For the University of North Carolina, teaming up with Michael Jordan and Nike’s Jordan Brand is one of the more savvy business moves the school has made in recent memory. In linking with the university’s most recognized alumnus — also a billionaire and icon in American footwear — UNC is taking a no-risk gamble.
According to The Motley Fool, Jordan Brand earned $2.8 billion in revenue in fiscal year 2016. The $2.8 billion was a year-over-year increase of 18 percent in terms of revenue and 21 percent on an international, currency-neutral basis.
Jordan Brand doubled the approximately $1.4 billion that Nike Basketball earned in 2016, with its stable of marquee superstars including LeBron James. Forbes reported last March that Nike intends to push its Jordan Brand revenues to $4.5 billion by 2020.

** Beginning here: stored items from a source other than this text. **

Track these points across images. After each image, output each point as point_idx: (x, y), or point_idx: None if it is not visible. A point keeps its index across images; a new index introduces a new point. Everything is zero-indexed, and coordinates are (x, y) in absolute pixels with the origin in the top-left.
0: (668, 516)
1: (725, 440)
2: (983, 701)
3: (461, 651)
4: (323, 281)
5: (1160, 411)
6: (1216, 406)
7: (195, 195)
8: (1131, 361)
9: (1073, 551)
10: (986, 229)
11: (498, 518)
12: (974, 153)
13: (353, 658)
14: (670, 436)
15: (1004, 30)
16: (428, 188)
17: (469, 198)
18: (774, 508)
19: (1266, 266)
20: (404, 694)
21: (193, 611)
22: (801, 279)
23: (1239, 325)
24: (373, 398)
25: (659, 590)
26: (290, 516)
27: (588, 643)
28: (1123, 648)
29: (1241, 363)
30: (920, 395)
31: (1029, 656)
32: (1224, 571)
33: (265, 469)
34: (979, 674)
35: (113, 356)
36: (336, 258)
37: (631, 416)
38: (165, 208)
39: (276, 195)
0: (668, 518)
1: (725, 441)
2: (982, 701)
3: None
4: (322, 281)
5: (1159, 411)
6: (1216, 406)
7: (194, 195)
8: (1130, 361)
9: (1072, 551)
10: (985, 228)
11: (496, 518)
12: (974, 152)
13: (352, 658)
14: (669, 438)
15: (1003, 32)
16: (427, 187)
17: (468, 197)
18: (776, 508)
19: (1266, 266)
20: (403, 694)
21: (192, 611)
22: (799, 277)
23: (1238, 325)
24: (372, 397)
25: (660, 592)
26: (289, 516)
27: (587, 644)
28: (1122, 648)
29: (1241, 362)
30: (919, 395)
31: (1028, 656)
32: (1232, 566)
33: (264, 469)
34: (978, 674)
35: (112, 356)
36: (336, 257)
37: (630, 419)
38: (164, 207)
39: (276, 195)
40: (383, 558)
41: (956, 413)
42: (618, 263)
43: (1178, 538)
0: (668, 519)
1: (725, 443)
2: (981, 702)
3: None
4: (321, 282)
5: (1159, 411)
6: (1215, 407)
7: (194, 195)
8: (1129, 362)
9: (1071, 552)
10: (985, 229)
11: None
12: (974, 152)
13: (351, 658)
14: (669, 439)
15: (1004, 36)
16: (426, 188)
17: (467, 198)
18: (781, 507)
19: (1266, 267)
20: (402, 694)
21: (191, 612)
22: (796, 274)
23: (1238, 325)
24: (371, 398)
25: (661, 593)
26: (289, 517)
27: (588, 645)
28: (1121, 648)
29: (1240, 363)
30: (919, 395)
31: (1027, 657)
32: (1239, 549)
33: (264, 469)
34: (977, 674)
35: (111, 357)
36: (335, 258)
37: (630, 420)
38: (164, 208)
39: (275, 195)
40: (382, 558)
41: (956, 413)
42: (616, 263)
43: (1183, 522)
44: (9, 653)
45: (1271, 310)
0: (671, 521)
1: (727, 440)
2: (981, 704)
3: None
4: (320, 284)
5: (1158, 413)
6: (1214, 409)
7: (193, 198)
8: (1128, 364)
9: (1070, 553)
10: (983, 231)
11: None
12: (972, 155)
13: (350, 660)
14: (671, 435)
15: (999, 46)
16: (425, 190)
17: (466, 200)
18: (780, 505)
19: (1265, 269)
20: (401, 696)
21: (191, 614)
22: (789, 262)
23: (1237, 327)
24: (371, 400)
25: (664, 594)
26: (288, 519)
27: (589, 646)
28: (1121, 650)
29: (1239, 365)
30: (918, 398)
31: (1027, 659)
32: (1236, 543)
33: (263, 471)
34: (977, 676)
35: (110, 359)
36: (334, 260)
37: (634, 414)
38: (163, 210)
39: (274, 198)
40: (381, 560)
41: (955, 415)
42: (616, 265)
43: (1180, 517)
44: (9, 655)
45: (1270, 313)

UNC is currently eight years into a 10-year deal signed with Nike in 2009 for approximately $37.7 million. UNC is joining Michigan as the second school around the country to team up with Jordan Brand. Michigan signed a $173.8 million deal with Nike last year that is the fourth-most lucrative in history. The top three deals are Nike’s $250 million contracts with Ohio State and Texas, and Under Armour’s 15-year, $280 million deal with UCLA.

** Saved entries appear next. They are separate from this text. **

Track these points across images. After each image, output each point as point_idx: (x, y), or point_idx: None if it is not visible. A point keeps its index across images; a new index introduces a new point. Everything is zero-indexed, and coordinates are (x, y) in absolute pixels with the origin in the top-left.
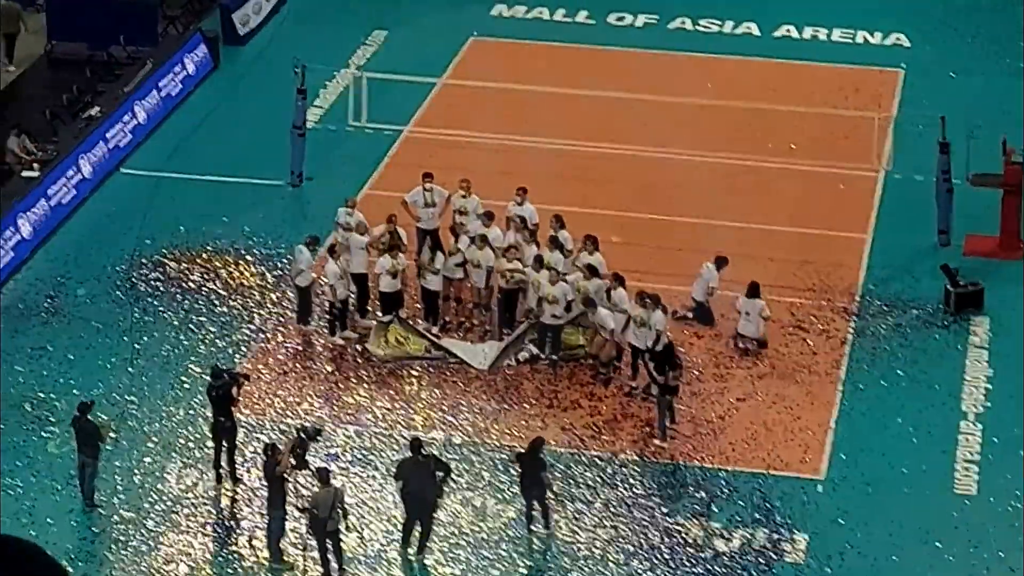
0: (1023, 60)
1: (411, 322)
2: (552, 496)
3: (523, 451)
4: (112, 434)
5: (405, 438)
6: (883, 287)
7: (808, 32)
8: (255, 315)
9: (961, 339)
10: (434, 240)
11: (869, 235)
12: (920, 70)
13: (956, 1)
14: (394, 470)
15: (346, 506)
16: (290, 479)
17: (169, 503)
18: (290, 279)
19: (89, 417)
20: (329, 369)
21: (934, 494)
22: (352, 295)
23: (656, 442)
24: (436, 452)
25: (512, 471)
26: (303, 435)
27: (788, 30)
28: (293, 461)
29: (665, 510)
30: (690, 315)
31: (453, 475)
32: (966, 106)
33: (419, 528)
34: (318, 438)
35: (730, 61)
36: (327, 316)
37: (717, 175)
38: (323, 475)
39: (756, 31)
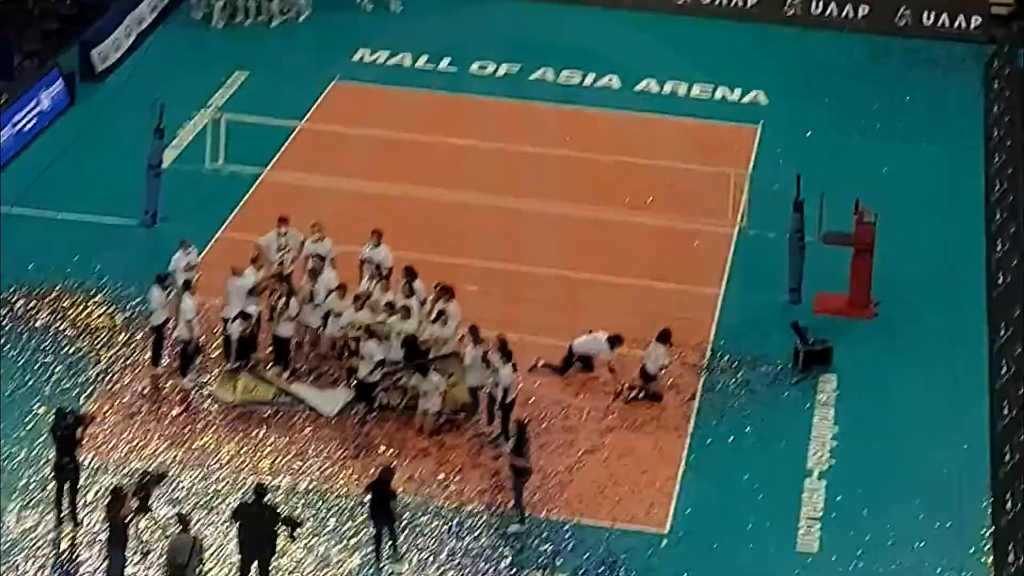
0: (878, 121)
1: (260, 371)
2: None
3: (373, 481)
4: None
5: (251, 483)
6: (733, 343)
7: (668, 86)
8: (102, 356)
9: (808, 397)
10: (287, 286)
11: (721, 291)
12: (777, 128)
13: (814, 61)
14: (232, 512)
15: (203, 555)
16: (133, 523)
17: (8, 544)
18: (143, 319)
19: None
20: (176, 412)
21: (777, 551)
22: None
23: (514, 527)
24: (281, 499)
25: (357, 518)
26: (147, 479)
27: (648, 84)
28: (136, 504)
29: (510, 562)
30: (541, 364)
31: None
32: (821, 165)
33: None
34: (162, 482)
35: (590, 113)
36: (179, 357)
37: (574, 227)
38: (184, 521)
39: (617, 84)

Jordan Brand and Nike will recoup their investment in UNC many times over by creating walking, breathing billboards on the football field. The ubiquitous “Jumpman” logo will be on everyone’s jerseys and apparel, and it will thus be seen by everyone watching on television.
UNC’s present and future football recruits weren’t even born when Jordan won his last NBA title in 1998 with the Chicago Bulls, so it’s debatable that UNC football will benefit in recruiting from the Jordan Brand arrangement. In that regard, UNC probably should have made an arrangement like this much sooner.

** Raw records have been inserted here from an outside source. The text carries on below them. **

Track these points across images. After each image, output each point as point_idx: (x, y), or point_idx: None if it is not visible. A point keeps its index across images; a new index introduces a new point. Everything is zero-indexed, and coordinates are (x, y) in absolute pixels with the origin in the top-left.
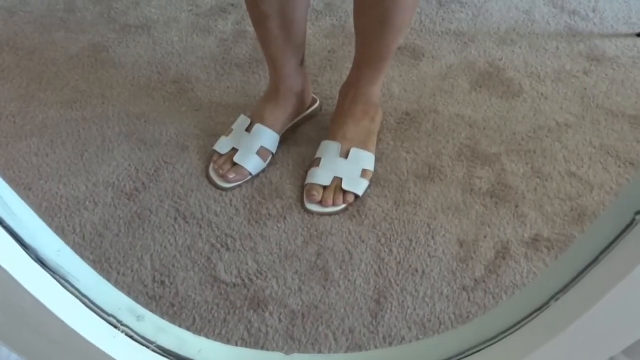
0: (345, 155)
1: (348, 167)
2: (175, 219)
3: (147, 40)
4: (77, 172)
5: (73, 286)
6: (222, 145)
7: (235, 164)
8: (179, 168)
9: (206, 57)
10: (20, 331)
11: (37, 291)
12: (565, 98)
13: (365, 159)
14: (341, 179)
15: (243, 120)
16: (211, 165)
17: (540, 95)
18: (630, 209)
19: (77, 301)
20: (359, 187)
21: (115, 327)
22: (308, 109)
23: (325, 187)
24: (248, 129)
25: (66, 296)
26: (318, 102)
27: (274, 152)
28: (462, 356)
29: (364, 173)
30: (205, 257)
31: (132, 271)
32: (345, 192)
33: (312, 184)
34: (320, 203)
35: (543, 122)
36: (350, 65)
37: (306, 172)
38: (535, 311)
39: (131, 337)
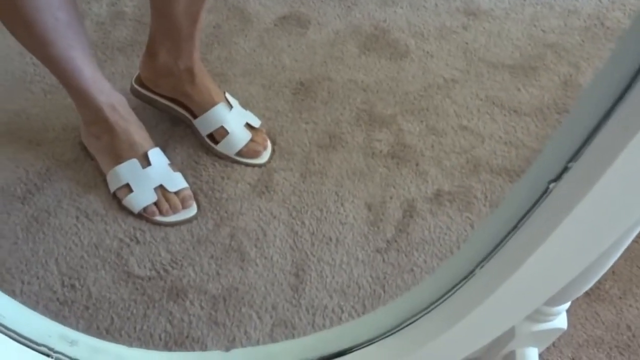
0: (229, 108)
1: (237, 111)
2: (77, 217)
3: None
4: None
5: None
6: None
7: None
8: (72, 164)
9: None
10: None
11: None
12: (449, 54)
13: (230, 97)
14: (247, 122)
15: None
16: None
17: (426, 53)
18: (544, 177)
19: (5, 337)
20: (253, 117)
21: (48, 355)
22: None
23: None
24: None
25: None
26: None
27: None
28: (397, 329)
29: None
30: (114, 254)
31: (38, 278)
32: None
33: (249, 143)
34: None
35: (432, 79)
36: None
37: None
38: (463, 279)
39: None
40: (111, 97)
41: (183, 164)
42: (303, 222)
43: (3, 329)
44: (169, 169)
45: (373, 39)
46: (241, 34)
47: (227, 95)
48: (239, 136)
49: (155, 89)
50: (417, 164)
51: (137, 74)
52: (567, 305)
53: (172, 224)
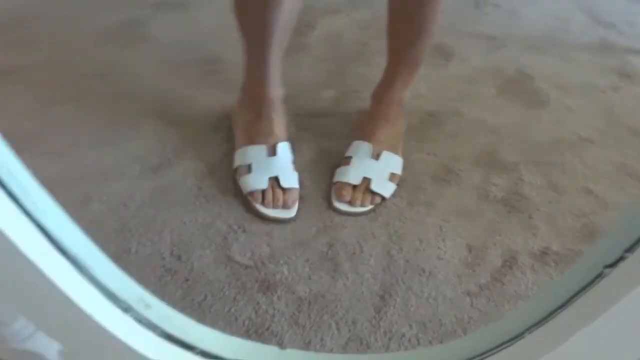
0: (376, 157)
1: (378, 168)
2: (197, 196)
3: (183, 17)
4: (106, 143)
5: (89, 272)
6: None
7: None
8: (204, 147)
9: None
10: (42, 309)
11: (56, 276)
12: (590, 113)
13: (395, 163)
14: (370, 180)
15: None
16: (257, 206)
17: (566, 107)
18: (601, 261)
19: (91, 286)
20: (387, 189)
21: (125, 310)
22: None
23: (354, 187)
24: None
25: (81, 281)
26: None
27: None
28: None
29: (392, 176)
30: (221, 237)
31: (152, 243)
32: (373, 194)
33: (342, 183)
34: (349, 202)
35: (565, 135)
36: (381, 60)
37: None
38: (512, 339)
39: (139, 321)
40: (275, 91)
41: (303, 165)
42: (401, 248)
43: (91, 279)
44: (291, 165)
45: (513, 83)
46: (384, 55)
47: None
48: None
49: None
50: (529, 217)
51: None
52: None
53: (266, 218)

At the same time, Michael Jordan’s legend has grown to mythical proportions over the last two decades — as they tend to do for sporting heroes.
Modern-day teenagers see Jordan’s athletic exploits as American sports lore, compared to the shared, remembered experiences of older citizens who watched Jordan personally. The connection might not be quite the same, but the impact remains significant. It’s especially the case with Jordan and UNC, where the connection remains vivid and omnipresent.
In an uncertain age in intercollegiate athletics, with skyrocketing expenses and concerns with the television revenue model, it makes sense to seek out smart and legal revenue streams.
For UNC, solidifying its connection with the university’s greatest athletic ambassador will improve the school’s national visibility. That it will also substantially improve the athletic department’s bottom line is a major plus.